What you need to do:
Copy the text on hurricane preparedness between "Is the country" and "cost of damages.", inclusive, swapping every instance of "hurricanes" for "tropical storms".

··· Extracted text

Is the country preparing for more damaging hurricanes in the future?
The emergency response at the federal, state and local levels in the last week or so has been tremendous. That said, Americans continue to live, relocate to, and build in places that are at high risk of being hit by hurricanes, flooding and other types of disasters. This pattern is putting more people and property in harm’s way, creating a growing challenge for first responders trying to keep people safe and increasing the cost of damages.
As coastal states rebuild after Matthew, decisions must be made with climate change in mind, and investments, often taxpayer-funded, should help communities become more resilient. The country grappled with these issues after Sandy and some uneven progress was made at best. UCS has created a set of principles—"Toward Climate Resilience: A Framework and Principles for Science-Based Adaptation"—that outlines criteria that can help guide rebuilding.
Overall, the Obama administration has taken important steps to help the nation prepare for climate change and other types of disasters, such as updating the federal flood risk management standard, integrating climate change into agency planning processes and creating a climate resilience toolkit. But much more needs to be done at the federal, state and local levels. Congress must play a role in legislating a more comprehensive response to disasters and climate change, beyond addressing immediate disaster aid.
Are disasters hitting any communities harder than others?
Yes. When a disaster strikes we see the same old pattern: while all people in an affected zone are impacted, some communities are hit harder than others.
Communities with high numbers of elderly, very young, or low-income residents, or residents with ill health, may have fewer resources to prepare for disasters or a limited ability to relocate. They may have less economic or political clout to ensure they get the attention needed from disaster relief agencies, and may be more likely to have livelihoods and living conditions devastated by extreme events. In the event of a storm that brings flooding, for example, low-income families and individuals may lack transportation to get out of harm’s way, live in places that are more prone to flooding, or live or in older, less safe housing.

······
··· Recorded information

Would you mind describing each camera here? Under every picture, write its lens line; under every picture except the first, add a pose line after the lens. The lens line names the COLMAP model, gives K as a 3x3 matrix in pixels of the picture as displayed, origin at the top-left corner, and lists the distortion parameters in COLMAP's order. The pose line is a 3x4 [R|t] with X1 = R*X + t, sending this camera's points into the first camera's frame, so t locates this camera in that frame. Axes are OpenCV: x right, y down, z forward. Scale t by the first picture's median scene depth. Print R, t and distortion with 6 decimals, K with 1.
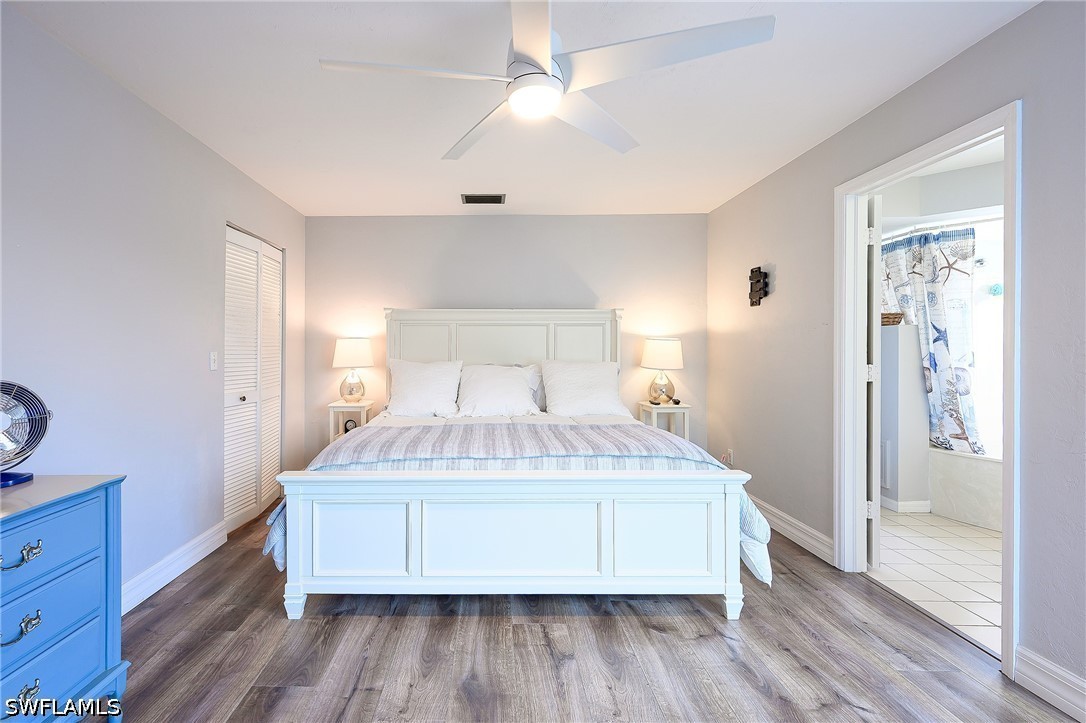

······
··· Recorded information

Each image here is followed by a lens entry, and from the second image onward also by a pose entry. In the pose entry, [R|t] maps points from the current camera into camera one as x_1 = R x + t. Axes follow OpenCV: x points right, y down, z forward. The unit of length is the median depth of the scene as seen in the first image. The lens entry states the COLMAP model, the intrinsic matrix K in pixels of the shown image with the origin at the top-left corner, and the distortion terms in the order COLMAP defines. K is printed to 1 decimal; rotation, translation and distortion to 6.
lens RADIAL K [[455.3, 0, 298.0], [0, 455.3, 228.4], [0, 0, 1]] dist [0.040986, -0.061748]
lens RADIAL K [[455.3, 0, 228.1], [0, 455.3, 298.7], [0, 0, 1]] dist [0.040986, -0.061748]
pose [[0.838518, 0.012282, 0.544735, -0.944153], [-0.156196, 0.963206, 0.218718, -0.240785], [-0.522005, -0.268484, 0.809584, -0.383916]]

······
··· Recorded information

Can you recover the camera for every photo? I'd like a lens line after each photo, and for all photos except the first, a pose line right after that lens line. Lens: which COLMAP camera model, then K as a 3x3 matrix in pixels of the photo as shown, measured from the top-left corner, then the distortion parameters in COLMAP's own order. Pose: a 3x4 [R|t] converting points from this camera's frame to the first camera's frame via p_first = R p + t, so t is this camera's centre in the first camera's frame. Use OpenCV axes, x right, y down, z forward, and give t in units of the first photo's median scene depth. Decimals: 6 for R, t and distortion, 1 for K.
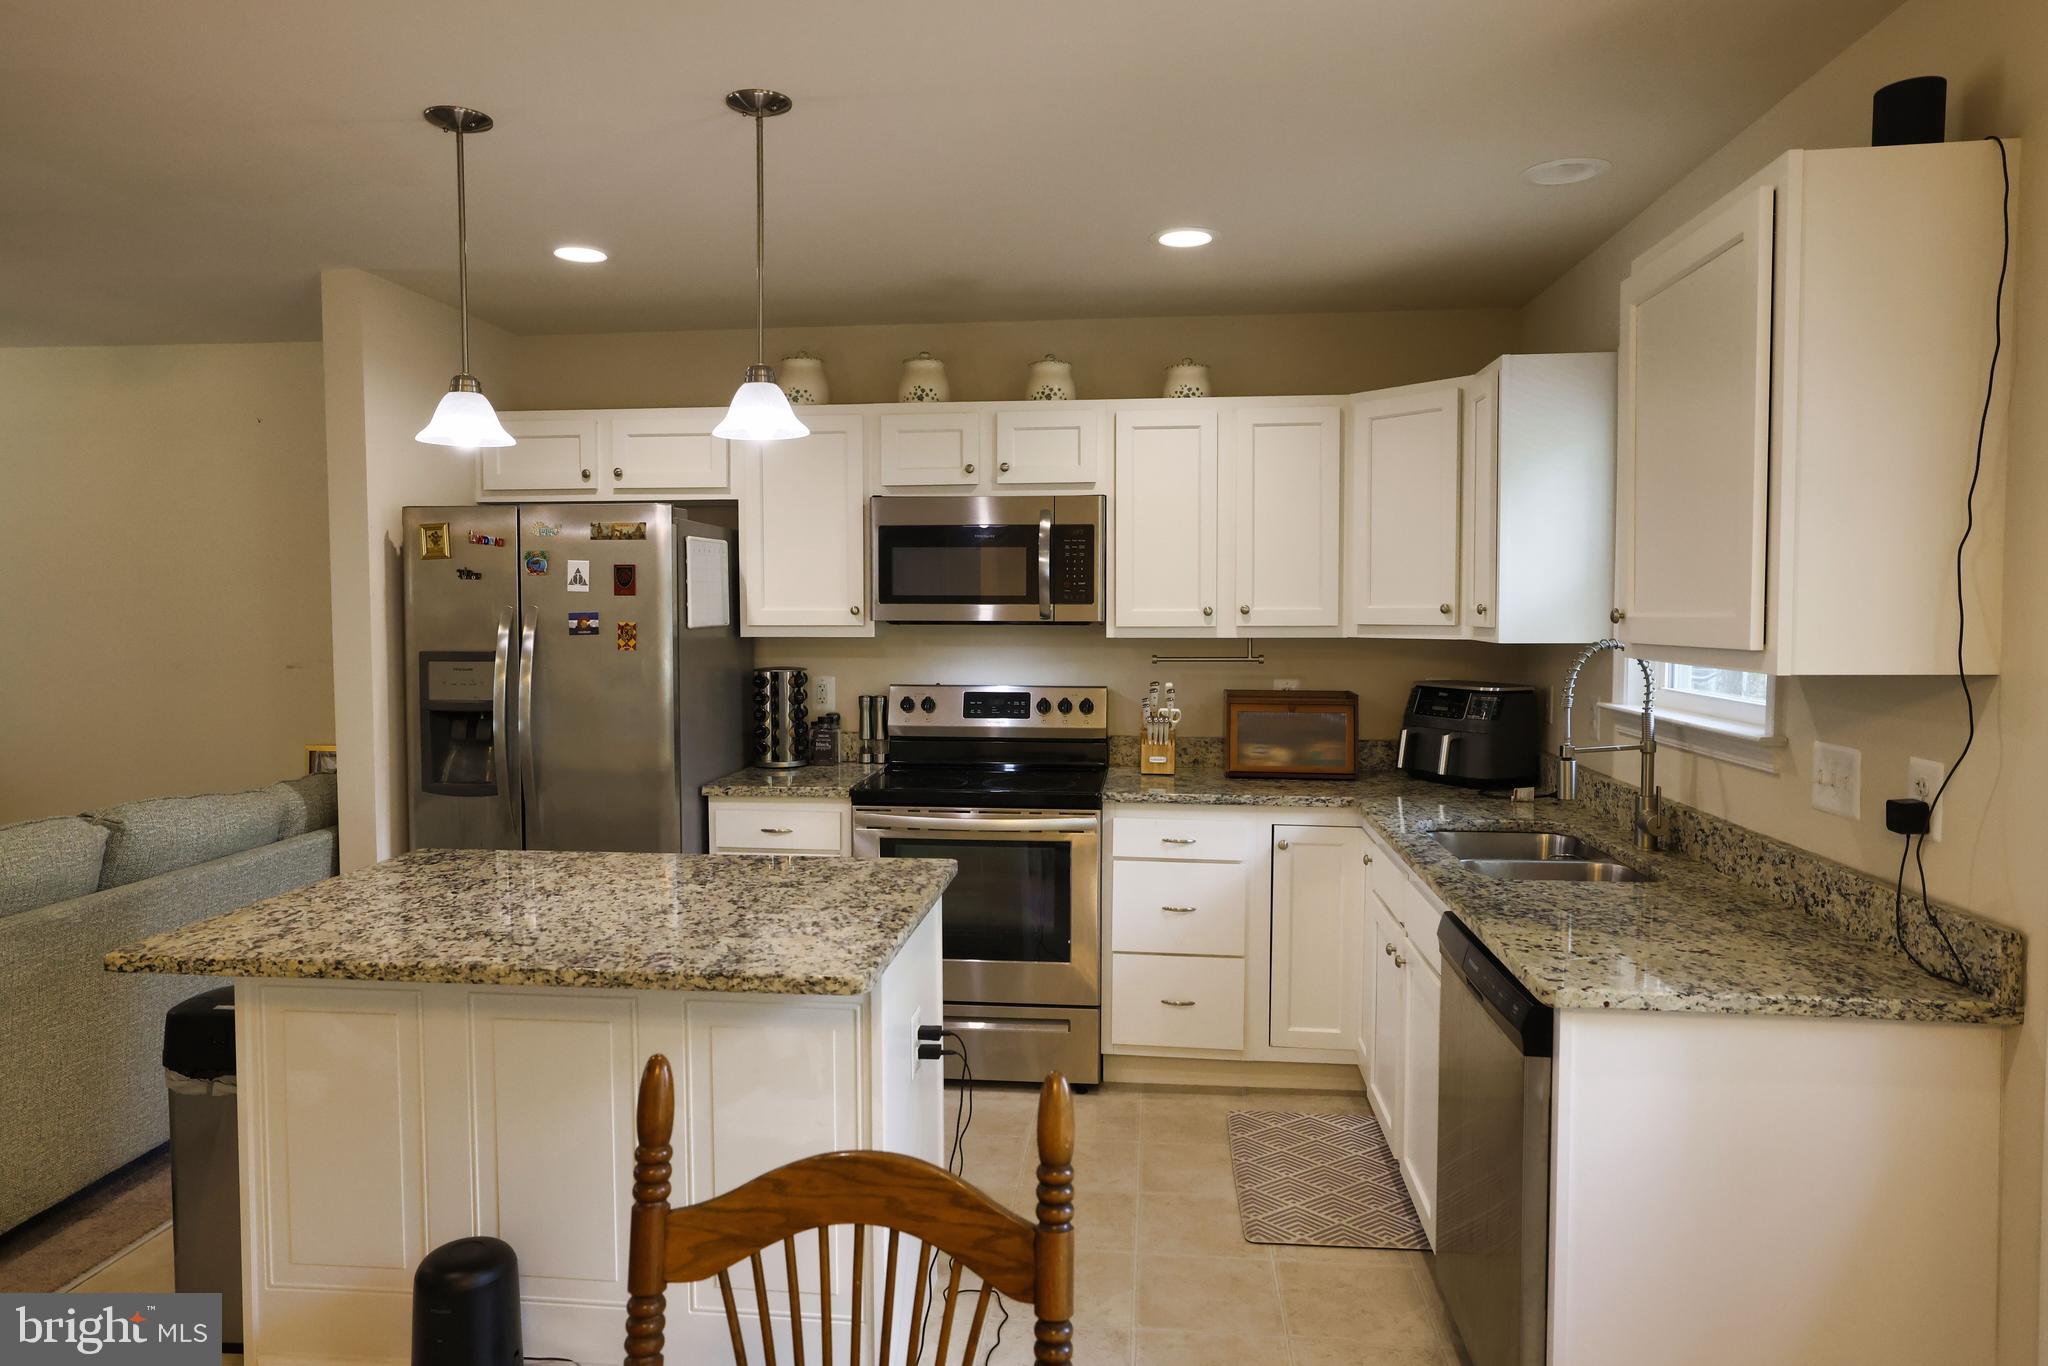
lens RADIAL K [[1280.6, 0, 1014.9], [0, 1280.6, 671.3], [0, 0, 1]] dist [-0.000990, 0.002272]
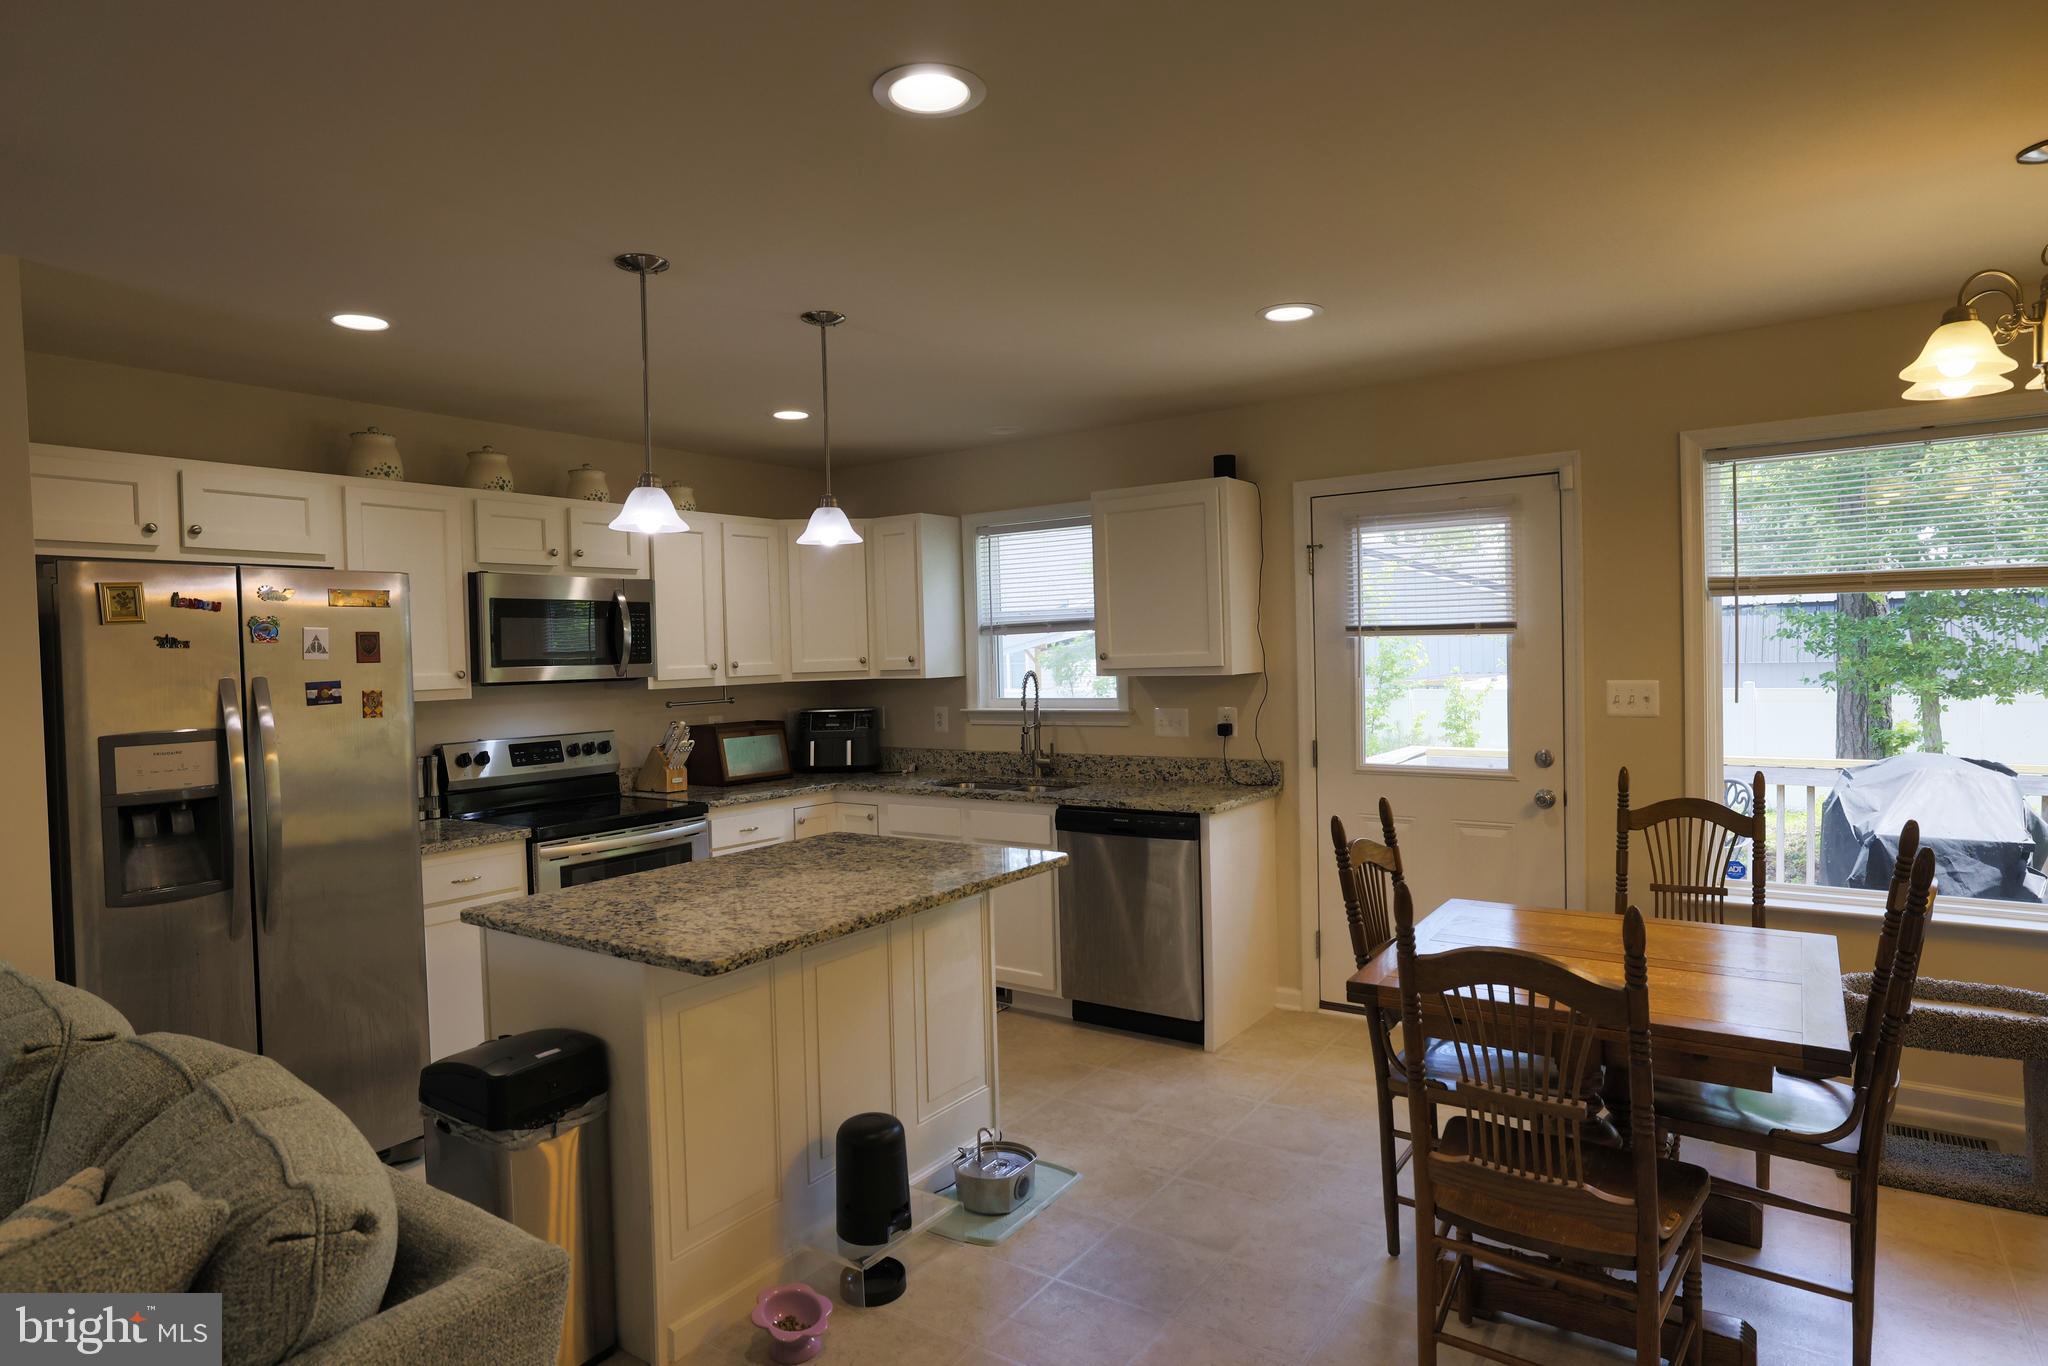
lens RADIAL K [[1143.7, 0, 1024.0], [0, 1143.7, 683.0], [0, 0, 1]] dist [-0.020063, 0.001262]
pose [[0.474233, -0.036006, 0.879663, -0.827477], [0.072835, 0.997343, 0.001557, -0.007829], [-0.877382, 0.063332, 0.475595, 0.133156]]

······

Worked solution:
Is the country preparing for more damaging tropical storms in the future?
The emergency response at the federal, state and local levels in the last week or so has been tremendous. That said, Americans continue to live, relocate to, and build in places that are at high risk of being hit by tropical storms, flooding and other types of disasters. This pattern is putting more people and property in harm’s way, creating a growing challenge for first responders trying to keep people safe and increasing the cost of damages.